═══ Records to use ═══
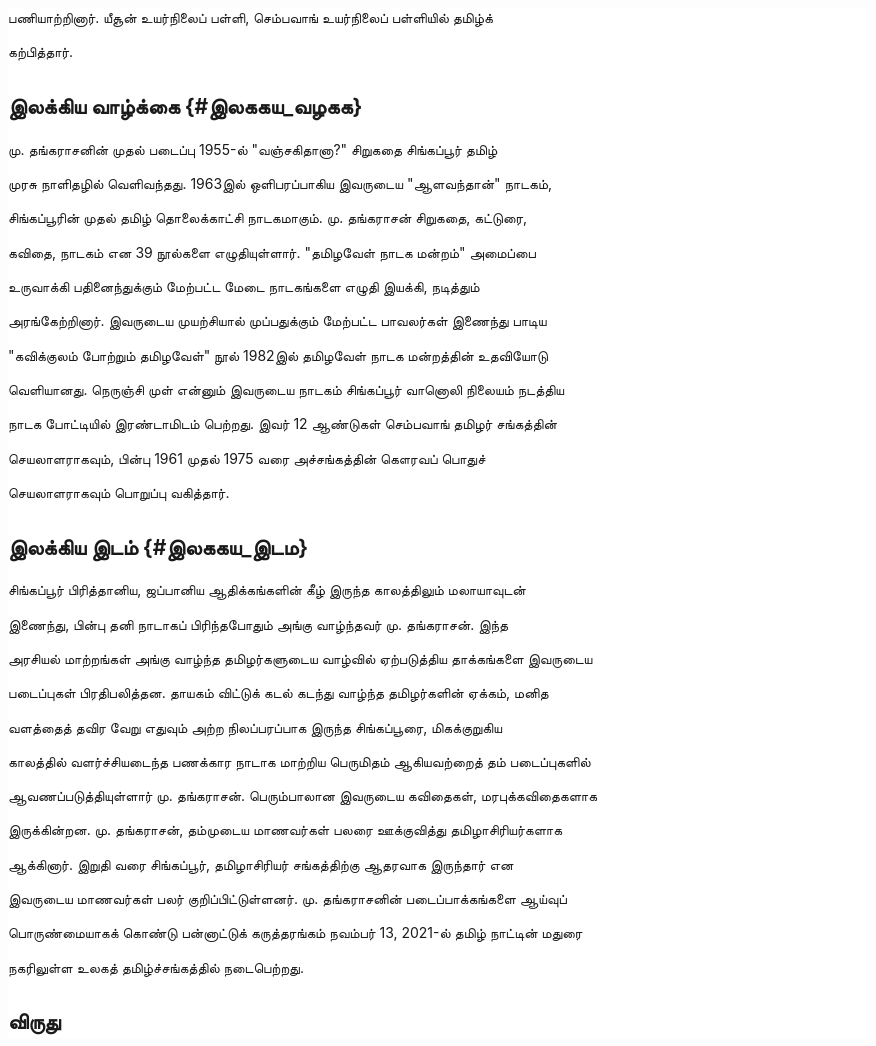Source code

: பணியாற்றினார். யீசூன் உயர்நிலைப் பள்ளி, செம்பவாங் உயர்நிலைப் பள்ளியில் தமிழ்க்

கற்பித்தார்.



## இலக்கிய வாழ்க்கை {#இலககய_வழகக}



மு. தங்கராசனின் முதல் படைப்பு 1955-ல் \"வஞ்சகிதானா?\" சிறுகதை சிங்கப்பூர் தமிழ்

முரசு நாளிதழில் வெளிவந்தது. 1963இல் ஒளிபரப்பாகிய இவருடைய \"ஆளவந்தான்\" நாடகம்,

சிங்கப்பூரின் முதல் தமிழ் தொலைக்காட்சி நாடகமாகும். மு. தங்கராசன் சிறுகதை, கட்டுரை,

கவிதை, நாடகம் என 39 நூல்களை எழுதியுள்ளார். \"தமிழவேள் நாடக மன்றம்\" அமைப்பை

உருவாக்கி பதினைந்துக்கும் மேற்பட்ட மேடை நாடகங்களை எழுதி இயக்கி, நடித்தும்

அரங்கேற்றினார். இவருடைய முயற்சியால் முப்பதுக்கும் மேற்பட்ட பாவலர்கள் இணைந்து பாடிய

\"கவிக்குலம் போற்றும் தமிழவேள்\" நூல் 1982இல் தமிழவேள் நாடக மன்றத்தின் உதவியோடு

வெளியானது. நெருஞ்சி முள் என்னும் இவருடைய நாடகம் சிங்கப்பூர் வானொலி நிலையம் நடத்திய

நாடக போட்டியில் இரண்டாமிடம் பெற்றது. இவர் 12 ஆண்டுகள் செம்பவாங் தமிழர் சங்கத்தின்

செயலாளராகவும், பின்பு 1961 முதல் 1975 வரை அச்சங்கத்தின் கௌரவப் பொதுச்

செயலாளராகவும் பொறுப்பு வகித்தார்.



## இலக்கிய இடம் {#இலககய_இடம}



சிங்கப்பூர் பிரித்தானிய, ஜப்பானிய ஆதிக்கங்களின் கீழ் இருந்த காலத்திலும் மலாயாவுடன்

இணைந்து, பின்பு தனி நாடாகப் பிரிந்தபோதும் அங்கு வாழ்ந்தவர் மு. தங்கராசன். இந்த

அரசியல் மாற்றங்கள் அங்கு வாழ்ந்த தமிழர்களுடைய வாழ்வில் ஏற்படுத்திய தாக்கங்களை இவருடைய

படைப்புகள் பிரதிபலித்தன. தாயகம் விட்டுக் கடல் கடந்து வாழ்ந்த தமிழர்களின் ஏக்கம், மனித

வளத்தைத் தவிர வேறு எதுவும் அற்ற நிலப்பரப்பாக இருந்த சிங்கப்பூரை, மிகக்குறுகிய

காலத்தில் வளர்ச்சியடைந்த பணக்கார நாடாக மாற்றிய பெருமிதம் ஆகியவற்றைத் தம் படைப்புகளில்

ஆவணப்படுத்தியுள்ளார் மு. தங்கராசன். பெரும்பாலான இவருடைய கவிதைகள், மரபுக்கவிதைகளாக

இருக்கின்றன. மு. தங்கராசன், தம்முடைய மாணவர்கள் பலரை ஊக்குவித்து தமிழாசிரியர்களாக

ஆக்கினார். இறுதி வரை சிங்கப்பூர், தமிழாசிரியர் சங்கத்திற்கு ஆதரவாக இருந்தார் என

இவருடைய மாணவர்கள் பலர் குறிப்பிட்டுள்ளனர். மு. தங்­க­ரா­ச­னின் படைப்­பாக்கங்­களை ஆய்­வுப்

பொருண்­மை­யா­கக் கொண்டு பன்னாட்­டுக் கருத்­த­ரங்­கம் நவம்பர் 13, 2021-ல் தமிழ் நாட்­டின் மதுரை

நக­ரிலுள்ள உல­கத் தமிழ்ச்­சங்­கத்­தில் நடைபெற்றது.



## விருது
═══
Retype all the data exactly. Omit pictures.

Source code

: பணியாற்றினார். யீசூன் உயர்நிலைப் பள்ளி, செம்பவாங் உயர்நிலைப் பள்ளியில் தமிழ்க்

கற்பித்தார்.



## இலக்கிய வாழ்க்கை {#இலககய_வழகக}



மு. தங்கராசனின் முதல் படைப்பு 1955-ல் \"வஞ்சகிதானா?\" சிறுகதை சிங்கப்பூர் தமிழ்

முரசு நாளிதழில் வெளிவந்தது. 1963இல் ஒளிபரப்பாகிய இவருடைய \"ஆளவந்தான்\" நாடகம்,

சிங்கப்பூரின் முதல் தமிழ் தொலைக்காட்சி நாடகமாகும். மு. தங்கராசன் சிறுகதை, கட்டுரை,

கவிதை, நாடகம் என 39 நூல்களை எழுதியுள்ளார். \"தமிழவேள் நாடக மன்றம்\" அமைப்பை

உருவாக்கி பதினைந்துக்கும் மேற்பட்ட மேடை நாடகங்களை எழுதி இயக்கி, நடித்தும்

அரங்கேற்றினார். இவருடைய முயற்சியால் முப்பதுக்கும் மேற்பட்ட பாவலர்கள் இணைந்து பாடிய

\"கவிக்குலம் போற்றும் தமிழவேள்\" நூல் 1982இல் தமிழவேள் நாடக மன்றத்தின் உதவியோடு

வெளியானது. நெருஞ்சி முள் என்னும் இவருடைய நாடகம் சிங்கப்பூர் வானொலி நிலையம் நடத்திய

நாடக போட்டியில் இரண்டாமிடம் பெற்றது. இவர் 12 ஆண்டுகள் செம்பவாங் தமிழர் சங்கத்தின்

செயலாளராகவும், பின்பு 1961 முதல் 1975 வரை அச்சங்கத்தின் கௌரவப் பொதுச்

செயலாளராகவும் பொறுப்பு வகித்தார்.



## இலக்கிய இடம் {#இலககய_இடம}



சிங்கப்பூர் பிரித்தானிய, ஜப்பானிய ஆதிக்கங்களின் கீழ் இருந்த காலத்திலும் மலாயாவுடன்

இணைந்து, பின்பு தனி நாடாகப் பிரிந்தபோதும் அங்கு வாழ்ந்தவர் மு. தங்கராசன். இந்த

அரசியல் மாற்றங்கள் அங்கு வாழ்ந்த தமிழர்களுடைய வாழ்வில் ஏற்படுத்திய தாக்கங்களை இவருடைய

படைப்புகள் பிரதிபலித்தன. தாயகம் விட்டுக் கடல் கடந்து வாழ்ந்த தமிழர்களின் ஏக்கம், மனித

வளத்தைத் தவிர வேறு எதுவும் அற்ற நிலப்பரப்பாக இருந்த சிங்கப்பூரை, மிகக்குறுகிய

காலத்தில் வளர்ச்சியடைந்த பணக்கார நாடாக மாற்றிய பெருமிதம் ஆகியவற்றைத் தம் படைப்புகளில்

ஆவணப்படுத்தியுள்ளார் மு. தங்கராசன். பெரும்பாலான இவருடைய கவிதைகள், மரபுக்கவிதைகளாக

இருக்கின்றன. மு. தங்கராசன், தம்முடைய மாணவர்கள் பலரை ஊக்குவித்து தமிழாசிரியர்களாக

ஆக்கினார். இறுதி வரை சிங்கப்பூர், தமிழாசிரியர் சங்கத்திற்கு ஆதரவாக இருந்தார் என

இவருடைய மாணவர்கள் பலர் குறிப்பிட்டுள்ளனர். மு. தங்­க­ரா­ச­னின் படைப்­பாக்கங்­களை ஆய்­வுப்

பொருண்­மை­யா­கக் கொண்டு பன்னாட்­டுக் கருத்­த­ரங்­கம் நவம்பர் 13, 2021-ல் தமிழ் நாட்­டின் மதுரை

நக­ரிலுள்ள உல­கத் தமிழ்ச்­சங்­கத்­தில் நடைபெற்றது.



## விருது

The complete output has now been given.